Şimdilik sizi bölümle baş başa bırakıyorum. Bölüm sonundaki açıklamayı okumayı unutmayın lütfen♡

Keyifli okumalar.

🗝️

16.BÖLÜM| "KORKUNUN SİMYASI"

2022/ Rehabilitasyon Merkezi

Yazar anlatımıyla...

O gecede, gökyüzünden döne döne kar taneleri düşüyordu penceresinin önüne. Başını, açtığı pencereden aşağıya doğru eğdi. Yutkundu. Rehabilitasyon merkezinin çatısından sarkan buz sarkıtları, zemindede vardı.

Titredi bir an. Buz gibi ayaz rüzgarları, dağınık kâküllerini alnından bir sağa bir sola savruşturuyordu. Soğuktu. Saat gece yarısını geçmiş olmalıydı ki, kapının ardından tanıdık adım sesleri yükseliyordu. Elleri sıkı sıkıya pencerenin mermerine yaslıydı. Nabzı şakaklarında zonkluyor, nefesi kesif soluklarla genzini yakıyor, ensesinden aşağıya korku ürpertileri dökülüyordu.

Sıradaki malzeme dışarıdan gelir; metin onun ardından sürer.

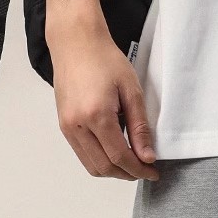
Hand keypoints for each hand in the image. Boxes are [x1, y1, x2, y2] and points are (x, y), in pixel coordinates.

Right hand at [48, 20, 159, 181]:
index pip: (119, 156)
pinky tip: (115, 152)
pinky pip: (82, 154)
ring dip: (112, 171)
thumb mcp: (131, 88)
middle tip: (146, 170)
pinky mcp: (63, 126)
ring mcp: (67, 128)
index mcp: (96, 115)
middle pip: (103, 166)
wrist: (77, 44)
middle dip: (126, 174)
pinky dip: (99, 160)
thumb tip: (147, 156)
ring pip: (91, 165)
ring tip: (132, 164)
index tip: (153, 172)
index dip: (138, 169)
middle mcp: (77, 126)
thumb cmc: (105, 59)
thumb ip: (139, 125)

Başını kaldırıp, görüşü bulanık gözlerini zifiri karanlık gökyüzüne çevirdi. Bir kez daha aşağıya baktı; kapı kulpunun sessizce aşağıya indiğini işitiyordu, göğüs kafesi çarpmaya başladığında hiç düşünmeden pencerenin kenarına yükseltti bedenini.

Kapı açıldı. Sessizlik çatırdadı ve sanki bir dehlizdeymiş gibi, odanın daralarak karanlık bir tünele döndüğünü hissetti.

"Dur!" Diye fısıldadı sahte kimlikli doktor telaşla. "Dur, ne yapıyorsun?"

Levlâ, bir kez daha pencereden aşağıya baktı.

"Hafızamı çaldın," diye fısıldadı odaksız bir sesle. Kahve gözleri çakmak çakmak yanıyordu. "Fakat ruhum, itikadım, kimliğim hâlâ bana ait." Histerikçe güldü. "Neler yapabileceğimi, kim olduğumu ve sınırları ne kadar zorlayabileceğimi hiç unutmadım. Ya sen? Biliyor musun neler yapabileceği mi?"

Sahte kimlikli doktor, afallayarak geriledi. "Sen nasıl..."

Genç kızın gözleri, adamın parmakları arasında asılı kalmış serum kemerinde ve şırıngada dolandı.

"Beyin ölümü gerçekleşmiş embesil, pabucumun aptalı!" Diye soludu öfkeyle bir an sonra. "Hastalığımdan faydalandığın için bu kadar ileriye gidebildin ahmak! Kendini çok mu akıllı zannettin?!"

"Bağırma!" Diye fısıldadı doktor, birkaç adım ötesinde. Siyah rugan ayakkabılarının teki geriye çekilmiş, uzaklaşmak isteyen bir temkinle durmuştu. Fakat gitmemiştide. "Kimse seni duymaz. Bağırarak mı kurtaracaksın kendini?"

Boğulduğunu hissetti Levlâ. Duyamazlardı. Kırmızı odalara sevk edilmişti ve artık koridorda devriye gezen nöbetçi doktorlar bile yoktu. Çünkü sevk edildiği kat, artık gözden çıkarılmış ve aklını yitirmiş hastaların yeriydi.